▸ To do: Please reproduce, exactly and with nothing else, every line from the one containing "index dip: (1476, 238)" through the last line of the records below.

Bounding boxes with keypoints:
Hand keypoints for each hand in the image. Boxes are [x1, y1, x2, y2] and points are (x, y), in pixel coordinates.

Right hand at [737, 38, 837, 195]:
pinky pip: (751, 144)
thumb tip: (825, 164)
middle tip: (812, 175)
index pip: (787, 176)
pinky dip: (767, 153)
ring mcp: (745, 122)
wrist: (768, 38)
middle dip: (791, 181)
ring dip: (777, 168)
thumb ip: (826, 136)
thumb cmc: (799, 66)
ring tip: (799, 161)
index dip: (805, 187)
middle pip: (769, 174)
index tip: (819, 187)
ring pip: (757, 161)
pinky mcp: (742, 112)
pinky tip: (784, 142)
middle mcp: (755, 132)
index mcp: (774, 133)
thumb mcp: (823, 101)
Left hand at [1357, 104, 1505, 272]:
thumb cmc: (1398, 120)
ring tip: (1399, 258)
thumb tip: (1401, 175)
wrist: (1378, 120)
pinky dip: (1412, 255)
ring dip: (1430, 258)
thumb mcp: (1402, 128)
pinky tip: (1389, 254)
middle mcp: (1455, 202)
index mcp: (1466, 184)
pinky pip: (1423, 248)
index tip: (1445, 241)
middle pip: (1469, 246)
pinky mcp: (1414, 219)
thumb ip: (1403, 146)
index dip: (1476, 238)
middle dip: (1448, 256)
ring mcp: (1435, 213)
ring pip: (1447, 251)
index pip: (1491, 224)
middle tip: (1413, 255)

▸ Your response:
index dip: (1476, 238)
middle dip: (1448, 256)
ring mcp: (1435, 213)
ring pip: (1447, 251)
index pip: (1491, 224)
middle tip: (1413, 255)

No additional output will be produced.